We don't have to fear the next turn in the bend, although we don't know what awaits us, we can be assured of this - God will bring blessing out of every circumstance we face. It may not seem that way as we are rounding that bend into what seems to be a tumultuous ride, but God's plan is to bring blessing even out of what is the hardest and most demanding of life's moments. God's blessings follow us - they are like the wake of a boat moving through the water - impacting those around us and leaving their lives just a little bit more blessed by having been touched by him. It isn't that we avoid the calamity, but that we refuse to be overcome by it - not giving into the pull toward judging the moment as too severe, unfair, or unrealistic.
Stop for just a moment to consider this - if we resist the desire to become judgmental or flippant about whatever it is we are facing, could this possibly be one of God's blessings he gives us in that moment? To face it without going down the path toward a sinful response of ungratefulness, complaint, or anger - maybe this is one of his blessings - this stable attitude with which we can focus not on the event, but on the one who promises to keep us as we go through it. There will be lots of advice from those around us as to how it is we are to face the moment - some will lean toward embracing it, others will advise we resist it, while still others will say we probably deserved it. Didn't Job have those who came to offer their advice on the matters he faced? What makes us think we won't have the same type of "advisers" rising up when we least need them! The best we can do is thank them for their desire to help, then lean into God's Word - for he longs to declare to us what it is we are to lean upon while we are going through the situation.

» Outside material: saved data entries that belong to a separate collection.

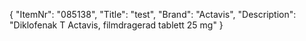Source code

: {
  "ItemNr": "085138",
  "Title": "test",
  "Brand": "Actavis",
  "Description": "Diklofenak T Actavis, filmdragerad tablett 25 mg"
}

I would be remiss here in not admitting my own failure to keep a positive attitude on occasion as I faced unpleasant stuff. There are times when it is just easier to complain, resist, and get downright angry about facing the stuff I thought was too hard, or perhaps too unfair in my life. I didn't want to walk through divorce, but I made it through by his grace. I didn't want to be a single parent raising two kids, but with his grace and guidance every step of the way, my kids turned out pretty well and I was reasonably "unscathed" by the trip! I didn't want to lose my job, but whenever it happened, God made a way for me to stay totally caught up with my bills, never missing a beat in blessing me along the way. I didn't always embrace those challenges eagerly, waiting with marked anticipation to see how God would turn these things into a blessing. In fact, I think I complained a little too much, got angry a lot, and even worried way more than I should have. What I can tell you is this - God helped me see the blessing even when it was not very apparent at the get-go, turning my complaint into gratitude, my fear into trust, and my anger into submission.
Going down any path with God is not an assurance it will be an easy path, but it is an assurance you will make it through and in the end, although it may not look like it, there will come blessings untold! Just sayin!